“It was extremely hurtful,” Cornwell says of the piece. “I was still getting used to the Tiffany 1837 tag pendant fame thing, and I didn’t realize how terribly cruel it can be. But I’m really glad it happened, because I have a much thicker skin- it takes a whole lot to get through to me in a way that would make me not come out of the apartment for several days.”
I can’t help thinking that someone who’s spent hundreds of hours at autopsies would have had a thick skin already. But even as she answers my questions about the rougher aspects of the morguesights, smells- Cornwell talks feelings, connecting bodies to souls.
“To me, a dead body is just a lightbulb that’s burned out- the electricity is not there, it’s just the shape that held it,” she observes. “Which is all the more reason that prejudice is so horrific. Because we’re judging people by the vehicle that contains them. You’re being cruel and disrespectful to their spirit. Spirit has no sexuality or color or accent or even religion. I suppose that’s why it grieves me even more that people behave the way they do in terms of us or them.”
Which brings us to the polarized politics of America, and, by extension, Cornwell’s Tiffany Beads necklace to speak out about her own convictions. Given that she’s buddies with Utah’s conservative senator Orrin Hatch, that she dedicated one of her books to Barbara Bush, and that she contributed to the Republican Party, I had assumed, maybe too easily, that Cornwell’s politics also tilted right.
“Back in those days, it really wasn’t about being Republican- it was about friends,” she counters, explaining that she and Hatch never agree on anything, despite their friendship, and that she met Barbara Bush when she interviewed her for the Ruth Graham biography in the early 1980s.
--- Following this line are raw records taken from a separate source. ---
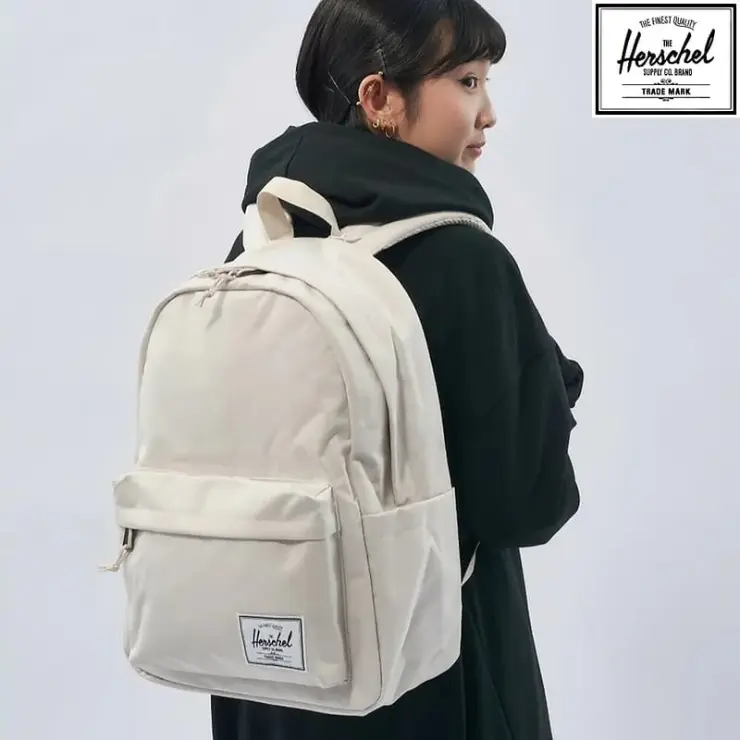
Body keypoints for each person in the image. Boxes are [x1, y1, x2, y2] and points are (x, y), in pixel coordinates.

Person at [212, 0, 584, 738]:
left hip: (269, 670)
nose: (488, 114)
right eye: (468, 82)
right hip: (427, 673)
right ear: (379, 97)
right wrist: (551, 385)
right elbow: (528, 503)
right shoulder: (464, 258)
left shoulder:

“I got to know her and what I call the real president Bush [G.H.W.], and they would have me to Kennebunkport usually once a year. They were always extremely nice and gracious. But I don’t think you can be friends with people when you’re so vocally opposed to their son,” says Cornwell, who’s now a Hillary Clinton supporter. “I don’t get invited to Kennebunkport anymore.”
Regardless, it’s a very good time in Cornwell’s life: She’s enjoying married life and working on a new Scarpetta book (“I’d better hurry up and finish it, I might add!”). And a week after our interview, Lifetime TV announced a development deal for movies based on two non-Tiffany Blue heart lock charm and bracelet novels, At Risk and her latest, The Front. (Incredibly, there’s still no movie deal for Scarpetta, despite a number of tries.)
Cornwell’s good friend Billie Jean King, who took a long time to fully disembark from the closet after being outed herself, applauds: “Patricia is [now] living her truth, and she is able to live more freely and breathe easier-all without being measured by others.”